◆ WHAT THIS EXERCISE ASKS ◆
[a] According to the pulley transmission text, how is the strap or strap-pack stressed when it transmits brake torque?
[b] Reproduce the pulley transmission text, beginning at the words "FIG. 4 is a" and stopping after "6--6 of FIG. 5.", with "elevational view" replaced by "plan view".

◆ EXCERPTED TEXT ◆
=== Section Start ===
Instead of the movable flange-shaft connections, as above described, Bessette, in U.S. Pat. No. 3,868,862, teaches the use of a pivotably connected link or links between the movable flange and the drive member. In one embodiment a single link is generally circumferentially arranged with respect to the flange and drive member, and in another embodiment, three spaced links are angularly arranged with respect to the flange and drive member. In both embodiments, the links must be rigid or stiff and must be provided with pivoting joints which, in the case of the second embodiment, are universal joints. To operate properly, these joints must be constantly lubricated. The link or links exert a force component to the pulley flange which either adds to or subtracts from the force applied by other means to the flange.


The variable pulley transmission, according to this invention, is a less expensive arrangement of parts which requires less lubrication than the arrangements before described, and thus is extremely reliable. More specifically, according to this invention, the movable flange of the pulley is rotatably driven from its shaft by at least one relatively flexible strap or strap-pack connecting the flange and a drive spider, the latter being fixed to the shaft while the flange is radially positioned by its hub on the shaft. Unlike many devices driven by straps, the arrangement herein described requires only one strap or strap-pack without any special pivot or joint construction and is located or positioned in a radial plane in its rest position. The strap or strap-pack must be flexible, so that it deforms or flexes axially to permit the movable flange to move axially on the shaft, but is sufficiently rigid so that it does not buckle under some operational conditions. When transmitting engine torque, the strap or strap-pack is stressed in tension. When transmitting brake torque, the strap or strap-pack is stressed in compression.


FIGS. 1 and 2 are perspective illustrations of a variable pully transmission or CVT arrangement in two drive ratios;

FIG. 3 is a longitudinal cross-sectional view of a pulley constructed according to this invention;

FIG. 4 is a cross-sectional view taken on line 4--4 of FIG. 3 looking in the direction of the arrows;

FIG. 5 is an elevational view of a spider usable in the CVT arrangement of this invention, as illustrated in FIG. 3; and

FIG. 6 is a cross-sectional view taken on irregular line 6--6 of FIG. 5.
=== Section End ===
◆ RECORDED INFORMATION ◆
=== Section Start ===
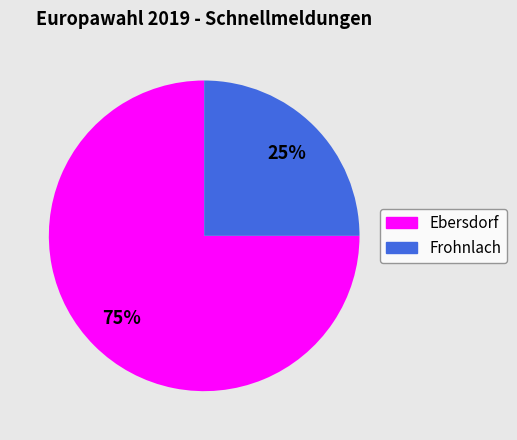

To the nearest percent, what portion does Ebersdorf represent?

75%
=== Section End ===
=== Section Start ===
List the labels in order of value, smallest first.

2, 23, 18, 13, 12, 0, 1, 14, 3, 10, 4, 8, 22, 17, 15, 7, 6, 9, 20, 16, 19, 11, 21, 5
=== Section End ===
◆ ANSWER SET ◆
[a] It is stressed in compression.

[b]
FIG. 4 is a cross-sectional view taken on line 4--4 of FIG. 3 looking in the direction of the arrows;

FIG. 5 is an plan view of a spider usable in the CVT arrangement of this invention, as illustrated in FIG. 3; and

FIG. 6 is a cross-sectional view taken on irregular line 6--6 of FIG. 5.